Turkey's plan to strike Afrin
Turkish Army tanks drive to the Syrian Turkish border town of Jarablus as part of counterterror operations against Daesh and PKK-affiliated terrorist groups, Aug. 25, 2016.

Turkey is committed to stability, de-escalation and confidence building in Idlib, at the same time, it has absolutely no intention of tolerating the presence of terrorist groups there



Statements by Brett McGurk, the U.S. president's special envoy for the Global Coalition to Counter Daesh, regarding the al-Qaida presence in Idlib rung alarm bells in the Turkish capital Ankara.
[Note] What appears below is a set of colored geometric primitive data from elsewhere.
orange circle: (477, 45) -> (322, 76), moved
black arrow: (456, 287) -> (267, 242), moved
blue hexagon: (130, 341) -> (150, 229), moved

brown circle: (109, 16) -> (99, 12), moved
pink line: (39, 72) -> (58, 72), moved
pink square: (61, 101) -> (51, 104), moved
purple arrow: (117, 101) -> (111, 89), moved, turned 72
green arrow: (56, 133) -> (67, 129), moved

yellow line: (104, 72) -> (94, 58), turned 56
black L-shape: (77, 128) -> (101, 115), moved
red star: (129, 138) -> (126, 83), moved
Last week, I had written that the United States could interfere in Idlib under the pretext of fighting terrorism, which Turkish policymakers saw as an effort to dispatch Peoples' Protection Units (YPG) militants to the area.

Shortly after McGurk's controversial statement, strong signals started to emanate from Ankara about a potential military operation against terrorist groups in northern Syria. The first sign came when President Recep Tayyip Erdoğan told the media that, "We are determined to expand [the reach of] the dagger that we stuck in the heart of the terrorist establishment project in Syria by carrying out Operation Euphrates Shield." Over the following days, government officials at various levels issued similar statements, which were followed by Turkish drones flying recon missions over the Democratic Union Party (PYD)-controlled area of Afrin. Some experts saw this development as a low-profile first step taken as part of preparations for a military operation. At the same time, the Turkish military had been shelling terrorist targets near the border in Afrin to lay the groundwork for the imminent operation. (Similar steps had been taken ahead of Operation Euphrates Shield on the Jarablus-Azaz-al-Bab line.)
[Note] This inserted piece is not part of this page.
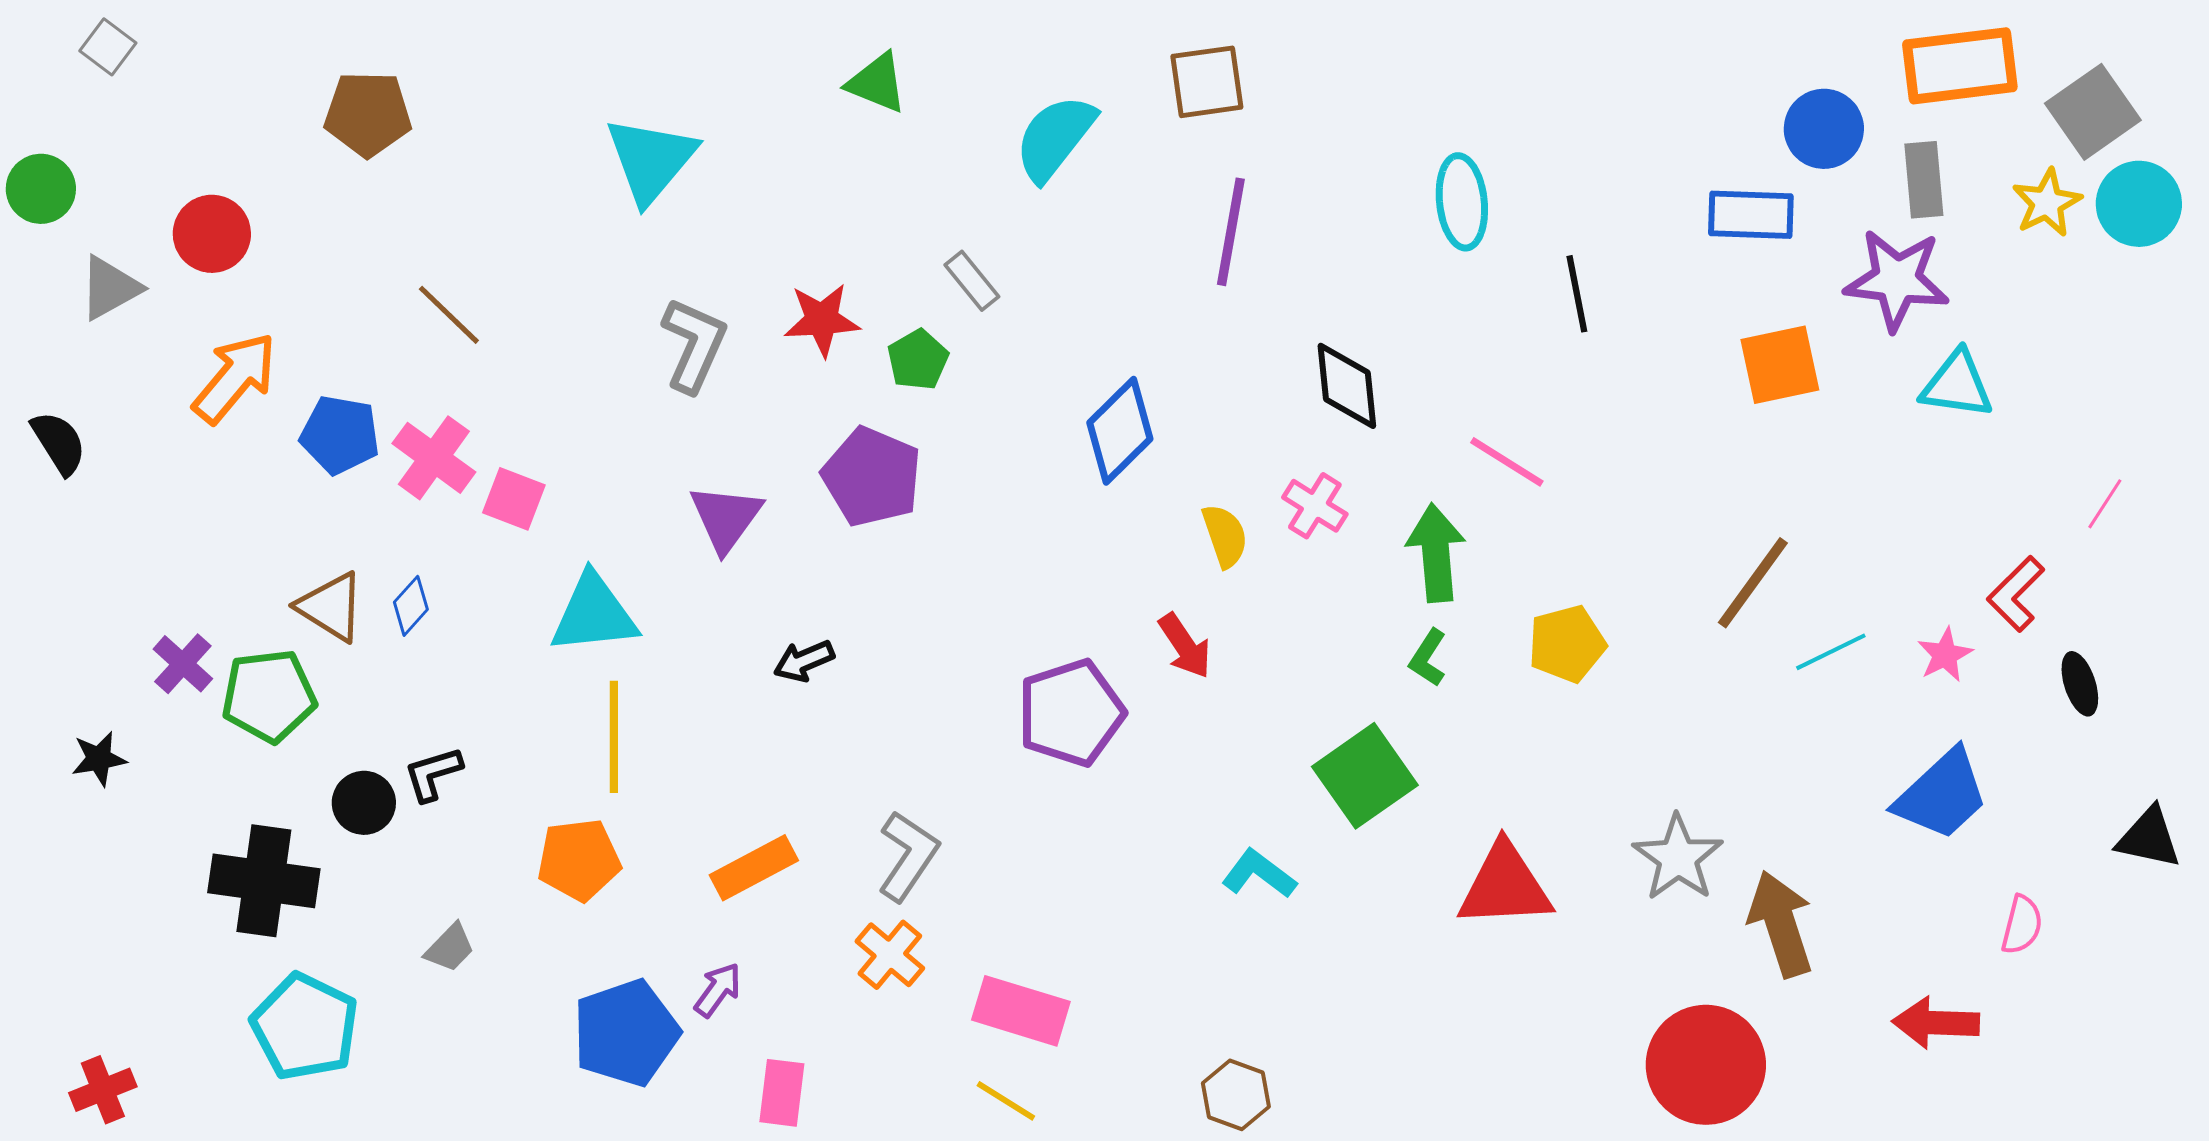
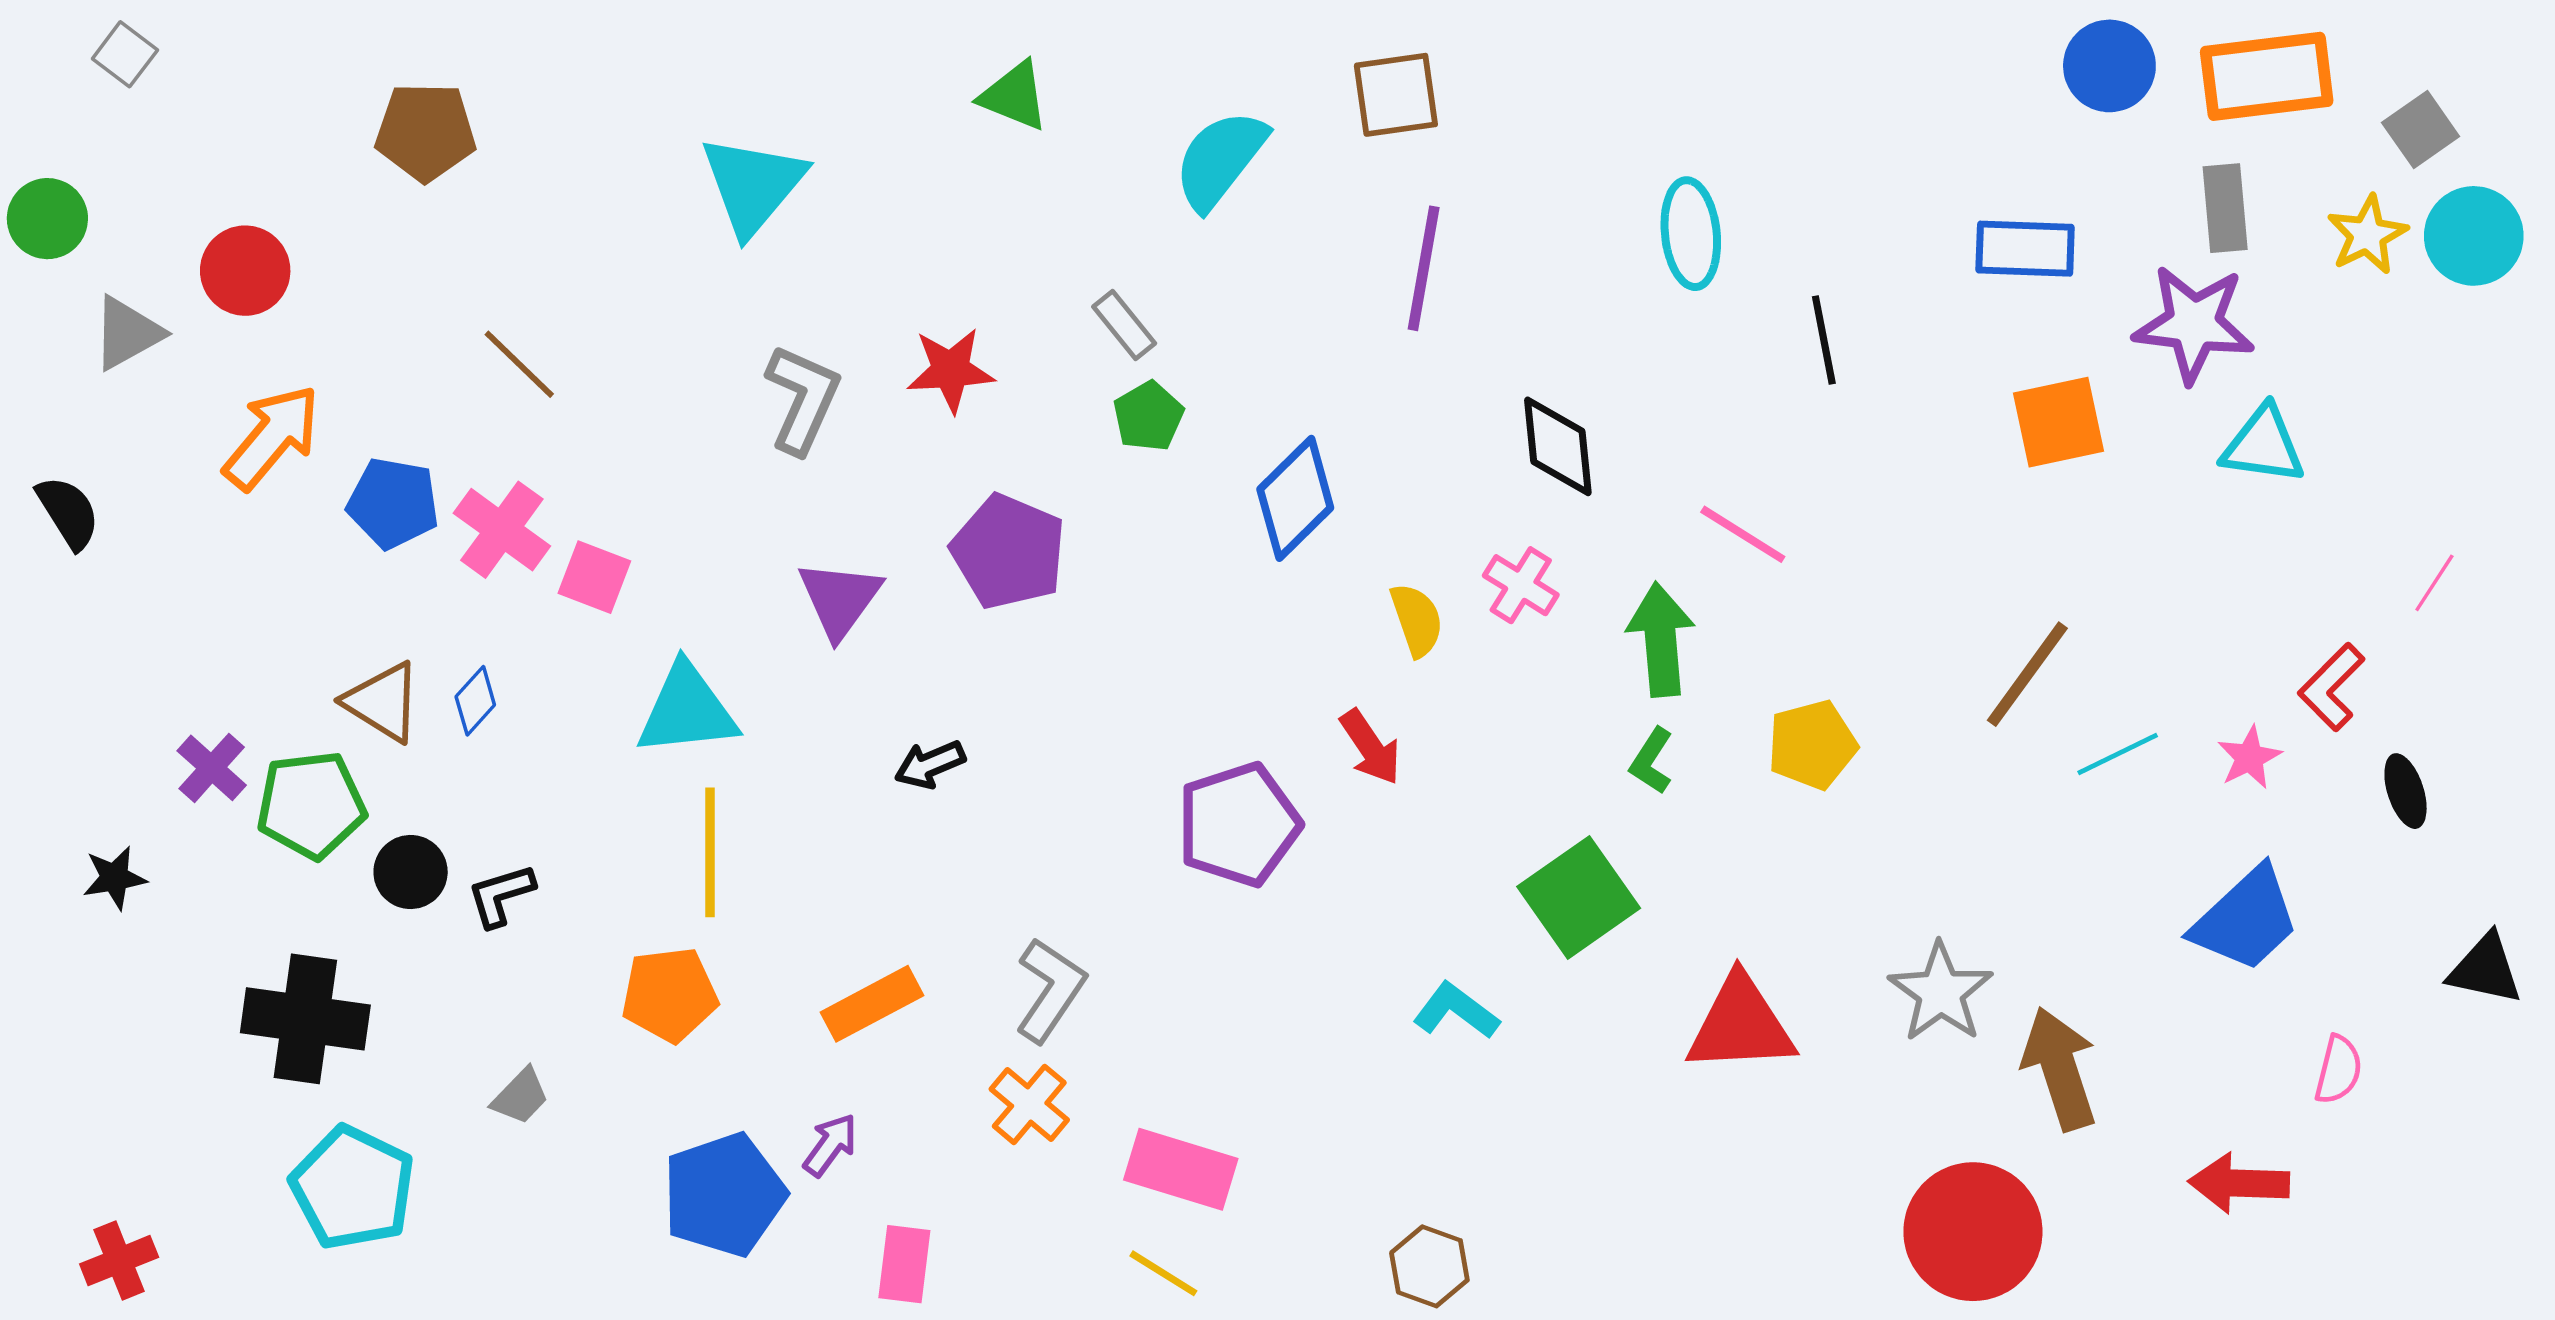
gray square: (2093, 112) -> (2421, 130), size x0.7
blue circle: (1824, 129) -> (2109, 66), moved
green pentagon: (918, 360) -> (1148, 416), moved
black circle: (364, 803) -> (411, 872), moved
Meanwhile, the strongest sign of Turkey's next operation was the notable increase in military and diplomatic traffic in the Turkish capital. Last week, Iran's top general, Muhammad Bakiri visited Ankara to meet with his Turkish counterpart Gen. Hulusi Akar to discuss the fight against all terrorist group that place regional security at risk, cooperate more closely on border security and potential steps to promote regional security and stability. In the meeting, the two sides reached an agreement on joint steps against the PKK, including intelligence sharing.

At the same time, Bakiri's visit was important since he became the first Iranian chairman of the joint chiefs to visit Turkey in four decades. It is no secret that Turkey and Iran are opposed to the independence referendum of the Kurdistan Regional Government (KRG). Although Bakiri's statements to the Iranian media stressed the situation in northern Iraq, the top item on the meeting agenda was northern Syria.As a matter of fact, news of the Russian chairman of the joint chiefs planning a visit to Turkey hit the wires as Gen. Bakiri departed Ankara. It is clear that Moscow is far more interested in the situation in northern Syria than Irbil's push for independence. As such, it should be pretty clear that this level of traffic must be related to northern Syria.

Finally, Presidential Spokesman İbrahim Kalın announced that U.S. Defense Secretary James Mattis was going to travel to Ankara later this week, which means that the military leaders of all major players in Syria will have been hosted by the Turks.

The question, of course, is why. If the above-mentioned signs hint at a new Turkish military engagement in northern Syria, the diplomatic traffic would be primarily about sharing information with the visitors about Turkey's plans.

Now there is another important question that needs to be answered. The scope of Turkey's potential (and imminent) operation against the PKK, Daesh or al-Qaida remains unclear. In June, Kalın had noted that Turkey, Russia and Iran had had reached an agreement as part of the Astana process to set up de-escalation zones in Syria. Accordingly, Turkey and Russia were going to assume control of Idlib. Since then, not only have no steps been taken regarding that plan. But armed groups with links to al-Qaida have taken over the area. For some time, many experts believed that the Turkish military was going to interfere in Idlib to promote security and order in the area and engage YPG positions in Afrin to secure the perimeter. In other words, Turkey's priority was Idlib, whereas Afrin merely represented the second stage of the proposed operation.

Could it be possible that Turkey revised its plans when the balance of power in Idlib changed? The answer is no. According to senior Turkish officials, Ankara is committed to stability, de-escalation and confidence building in Idlib. At the same time, my sources note, the Turks have absolutely no intention of tolerating the presence of terrorist groups in Idlib and Afrin.